While this review provides important knowledge on the types of cancer screening interventions being implemented in rural communities, some limitations must be noted including restricting the search to PubMed/Medline database and publication bias. We limited our search to published studies and have not included findings that may be successful in practice, but not part of the peer-reviewed literature. Further, we were strict in our inclusion criteria and some studies that have examined BCC screening in the population of interest—but did not explicitly identify rurality as a characteristic of their study population—may have been missed. The variability in the study designs, geographic locations, data collection time points, and sample demographics of the interventions make cross-study comparison difficult.

Despite the noted limitations, our review has several strengths. This study provides a review of published literature relative to study design, demographic characteristics, cost-effectiveness analysis, and outcomes of BCC screening interventions in rural settings. This review is the first to focus on interventions designed to increase breast and/or cervical cancer screening uptake in rural populations.

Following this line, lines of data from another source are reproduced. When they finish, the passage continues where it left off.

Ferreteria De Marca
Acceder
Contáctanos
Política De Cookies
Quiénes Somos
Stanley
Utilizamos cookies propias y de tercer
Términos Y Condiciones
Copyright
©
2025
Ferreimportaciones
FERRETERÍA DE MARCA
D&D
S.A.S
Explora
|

In 2017, an estimated 23 million women aged 18 and older were living in rural areas and accounted for 14.3% of all women in the US [42]. The findings of our review suggest these women may be underserved by health efforts to increase BCC screening relative to the general population. Efforts have been made to implement interventions for BCC in the general population; however, our review revealed few interventions targeting rural women according to our inclusion and exclusion criteria. Our review adds to the previous literature documenting the dearth of targeted interventions to increase BCC screening in rural communities [51]. In addition, we have utilized the CPSTF recommended strategies as a framework to articulate the types of interventions being developed for these communities. Since there is existing evidence to support effective intervention approaches, future research and intervention development might focus on strategies endorsed and gaps identified by the CPSTF, specifically, interventions to increase community access and provider delivery of BCC screening in rural settings, as well as multicomponent interventions. Further, additional gaps documented in this review (limited geographic diversity, limited descriptions of theoretical frameworks, no interventions focused on repeat screening, and a dearth of cost data) can be addressed. Public health agencies, researchers, and partners have multiple opportunities to improve the design and implementation of effective BCC screening interventions in these often under resourced communities and reduce the attendant disparities.